A recent Court of Appeal decision held that occupiers are not liable in negligence for failing to make other parties carry public liability insurance









Key points


? A local authority is not automatically liable for negligence on the part of the organisers of a horse fair on its land


? Where a duty to prevent injury does not arise, neither does one to ensure that insurance for such injury is in place


Readers will be well aware of the legal duties owed by occupiers of real estate to persons who, lawfully or unlawfully, enter their property. The common law obligations towards lawful visitors were simplified by the Occupiers’ Liability Act 1957. More radically, in 1984, parliament, acting on recommendations from the Law Commission, created a more limited (but nevertheless controversial) duty towards trespassers and other uninvited entrants, by passing the Occupiers’ Liability Act 1984.


That duty, for all the fury that it generated among landowners, has proved a far cry from the “trespassers’ charter” that was predicted. Moreover, it should be remembered that even the greater duty owed to lawful visitors does not guarantee safety. The occupier’s duty is merely the “common duty of care”, which means a duty to take reasonable care to ensure that the visitor will be reasonably safe in using the occupier’s premises for permitted purposes.


What amounts to reasonable care is a matter of fact, dependent on all the circumstances of a particular case. However, a recent decision of the Court of Appeal gives a clear indication of where some of the boundaries of liability may be expected to lie.


Liability for injury


Glaister v Appleby-in-Westmoreland Town Council [2009] EWCA Civ 1325; [2010] PLSCS 4 concerned an accident that occurred at the Appleby horse fair. This week-long annual event, which dates back to the middle ages, was originally a venue for the trading of horses and other livestock. In modern times, it has become a tourist attraction and includes not only horse-dealing but also informal racing of horses and light horse-drawn carriages, trade stands and so on.

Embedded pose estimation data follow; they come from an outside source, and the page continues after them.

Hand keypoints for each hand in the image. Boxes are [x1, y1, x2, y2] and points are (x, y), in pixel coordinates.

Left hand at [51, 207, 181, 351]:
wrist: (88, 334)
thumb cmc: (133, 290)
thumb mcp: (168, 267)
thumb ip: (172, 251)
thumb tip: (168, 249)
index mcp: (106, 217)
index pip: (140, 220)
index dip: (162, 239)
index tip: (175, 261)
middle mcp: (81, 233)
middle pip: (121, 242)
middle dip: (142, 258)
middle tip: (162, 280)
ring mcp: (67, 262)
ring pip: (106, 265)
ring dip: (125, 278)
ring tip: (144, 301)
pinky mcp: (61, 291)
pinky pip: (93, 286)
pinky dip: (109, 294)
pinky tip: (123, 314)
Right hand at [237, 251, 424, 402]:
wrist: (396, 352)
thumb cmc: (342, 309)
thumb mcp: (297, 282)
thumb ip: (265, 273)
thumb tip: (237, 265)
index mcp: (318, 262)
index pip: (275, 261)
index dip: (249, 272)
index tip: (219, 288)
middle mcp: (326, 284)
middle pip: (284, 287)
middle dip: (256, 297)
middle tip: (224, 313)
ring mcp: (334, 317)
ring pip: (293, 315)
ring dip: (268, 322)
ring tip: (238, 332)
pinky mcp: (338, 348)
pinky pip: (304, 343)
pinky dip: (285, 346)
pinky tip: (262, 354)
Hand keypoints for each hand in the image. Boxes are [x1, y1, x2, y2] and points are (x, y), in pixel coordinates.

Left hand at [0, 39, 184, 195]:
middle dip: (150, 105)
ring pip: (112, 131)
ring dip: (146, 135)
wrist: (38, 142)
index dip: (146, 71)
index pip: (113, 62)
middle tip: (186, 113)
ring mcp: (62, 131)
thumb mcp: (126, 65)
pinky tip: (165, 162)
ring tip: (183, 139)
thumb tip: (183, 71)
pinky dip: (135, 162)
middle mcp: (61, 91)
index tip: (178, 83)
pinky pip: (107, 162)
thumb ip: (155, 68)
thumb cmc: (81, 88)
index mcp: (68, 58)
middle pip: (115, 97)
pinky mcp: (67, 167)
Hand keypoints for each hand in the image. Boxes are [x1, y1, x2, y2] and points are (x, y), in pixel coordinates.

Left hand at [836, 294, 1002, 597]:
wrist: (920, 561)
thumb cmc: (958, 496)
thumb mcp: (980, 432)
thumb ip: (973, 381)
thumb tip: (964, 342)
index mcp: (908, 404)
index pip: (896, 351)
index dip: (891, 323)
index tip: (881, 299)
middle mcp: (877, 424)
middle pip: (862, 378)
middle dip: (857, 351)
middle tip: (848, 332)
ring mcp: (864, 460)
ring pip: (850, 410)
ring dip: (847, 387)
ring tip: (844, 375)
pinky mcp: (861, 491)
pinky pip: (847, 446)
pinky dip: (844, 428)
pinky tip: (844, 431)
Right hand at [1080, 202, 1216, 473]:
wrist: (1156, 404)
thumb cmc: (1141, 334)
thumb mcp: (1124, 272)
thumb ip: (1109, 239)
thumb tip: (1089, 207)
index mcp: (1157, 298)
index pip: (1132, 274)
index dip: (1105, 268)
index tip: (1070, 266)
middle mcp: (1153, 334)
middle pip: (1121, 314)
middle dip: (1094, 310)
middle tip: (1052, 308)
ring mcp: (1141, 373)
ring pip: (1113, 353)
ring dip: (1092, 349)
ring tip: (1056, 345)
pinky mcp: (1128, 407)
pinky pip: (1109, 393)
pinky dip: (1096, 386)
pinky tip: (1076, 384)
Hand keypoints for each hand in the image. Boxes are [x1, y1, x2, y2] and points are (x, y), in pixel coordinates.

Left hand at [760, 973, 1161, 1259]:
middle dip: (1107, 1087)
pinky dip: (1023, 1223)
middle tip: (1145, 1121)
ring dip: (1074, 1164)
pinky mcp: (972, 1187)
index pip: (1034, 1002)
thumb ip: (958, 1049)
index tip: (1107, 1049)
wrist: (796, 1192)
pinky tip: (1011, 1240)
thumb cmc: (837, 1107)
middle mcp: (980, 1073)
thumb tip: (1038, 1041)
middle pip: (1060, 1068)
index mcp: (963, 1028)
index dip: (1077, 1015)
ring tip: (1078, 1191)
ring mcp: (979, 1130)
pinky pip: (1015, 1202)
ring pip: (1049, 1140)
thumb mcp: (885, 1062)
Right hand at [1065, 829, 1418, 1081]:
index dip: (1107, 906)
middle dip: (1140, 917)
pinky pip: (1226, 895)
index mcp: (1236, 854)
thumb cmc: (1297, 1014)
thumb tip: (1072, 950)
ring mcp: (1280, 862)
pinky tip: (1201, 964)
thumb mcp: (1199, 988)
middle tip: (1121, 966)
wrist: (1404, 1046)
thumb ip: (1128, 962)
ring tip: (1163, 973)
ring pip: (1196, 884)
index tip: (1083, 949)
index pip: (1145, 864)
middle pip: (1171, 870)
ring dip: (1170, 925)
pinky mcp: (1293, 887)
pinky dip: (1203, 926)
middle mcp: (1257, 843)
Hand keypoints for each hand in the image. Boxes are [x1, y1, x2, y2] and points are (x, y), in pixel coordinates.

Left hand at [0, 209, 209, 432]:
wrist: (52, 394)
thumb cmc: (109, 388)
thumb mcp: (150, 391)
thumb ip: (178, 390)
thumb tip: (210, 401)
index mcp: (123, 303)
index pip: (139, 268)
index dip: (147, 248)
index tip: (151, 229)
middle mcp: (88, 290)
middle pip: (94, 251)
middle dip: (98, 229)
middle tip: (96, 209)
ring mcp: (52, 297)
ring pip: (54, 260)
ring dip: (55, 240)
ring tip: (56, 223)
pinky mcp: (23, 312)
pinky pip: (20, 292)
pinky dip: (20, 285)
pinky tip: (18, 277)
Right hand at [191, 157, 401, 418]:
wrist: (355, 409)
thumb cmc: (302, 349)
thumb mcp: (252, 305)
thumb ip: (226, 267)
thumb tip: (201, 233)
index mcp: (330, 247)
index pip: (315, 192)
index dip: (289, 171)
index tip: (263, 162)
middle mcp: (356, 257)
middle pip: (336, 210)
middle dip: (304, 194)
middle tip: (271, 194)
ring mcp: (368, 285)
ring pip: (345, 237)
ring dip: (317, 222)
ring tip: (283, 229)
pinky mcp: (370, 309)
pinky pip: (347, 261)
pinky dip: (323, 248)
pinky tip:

As well as tourists, the fair attracts travellers, several thousand of whom come to Appleby every year. Most are accommodated on Fair Hill, which is owned by the council, although the activities of the fair extend to other land in private ownership and to parts of the highway. At peak times, as many as 45,000 spectators watch the racing along a stretch of highway that is temporarily closed for this purpose.


In June 2004, the claimant was standing with his wife and daughter on a grass verge, watching horses and carriages being raced along the road. Hearing a noise behind him, he turned and saw a stray horse whose tethering lead was hanging loose. Fearful for his family’s safety, the claimant attempted to take hold of the tether but, as he did so, the horse kicked him in the head, causing serious injury. His claim in respect of this injury was joined by claims on behalf of his wife and daughter, who alleged that they had suffered psychological damage from witnessing the accident.


The legal claims were brought against the defendant council, not as occupier (for the accident did not take place on its land) but, analogously, as the leading organiser of the horse fair. The evidence made it clear that, in this capacity, the council had been aware of safety issues and had considered procuring insurance to cover injuries to members of the public. However, at the relevant time, it had not done so.


The claimants succeeded at first instance, the judge ruling that the council was in breach of a legal duty to ensure that public liability insurance was in place. The Court of Appeal unanimously overturned the decision, in terms that clearly restrict the legal responsibilities of occupiers and others in a similar situation.


At first, the claimants argued that the council owed them a duty of care to ensure that arrangements were put in place, either by the council or by others, for the proper segregation and supervision of tethered horses. This argument was, however, abandoned and, in the Court of Appeal’s view, rightly so. As Toulson LJ pointed out, the council could hardly be under a duty to supervise horses on someone else’s land.


As to whether the council should have made others act responsibly, the court emphasised the undoubted position in English law that, generally speaking, one party is under no duty to prevent another party from negligently causing harm to a third. That principle has exceptions, namely: a relationship between A and B may be sufficiently close to mean that A has to protect B from C, or the relationship between A and C may be sufficiently close to mean that A has to prevent C from harming B. However, these exceptions are just that, exceptions to the general principle of non-liability.


Having thus abandoned their original claim, the claimants relied in the Court of Appeal on what they suggested was a separate duty, namely that of ensuring that there was in place a policy of public liability insurance sufficient to cover their injuries. Such a duty would of course be one stage removed from seeking to hold the council directly liable for personal injury caused by the negligence of a third party on the ground that the council should have foreseen and prevented it. It would instead be for the economic loss suffered as a result of the absence of a public liability policy, which the council could have taken steps to ensure was in place.


Novel territory


In rejecting this claim (and thus reflecting the usual reluctance of the English courts to impose liability in negligence for causing pure economic loss), the Court of Appeal clearly believed that it was entering novel territory. With respect, this hardly seems correct.


Earlier decisions by the Court of Appeal had rejected a duty, either to insure or to recommend insurance, on an employer sending an employee to a country without universal third-party motor insurance (see Reid v Rush & Tompkins Group plc [1989] 3 All ER 228), and on a school aware of the risk of injury to students on the sports field: see Van Oppen v Clerk to the Trustees of the Bedford Charity [1989] 3 All ER 389.


If the relationships between employer/employee and school/student are not sufficient to impose such a protective duty, it is not surprising that the claim against the council failed in this case.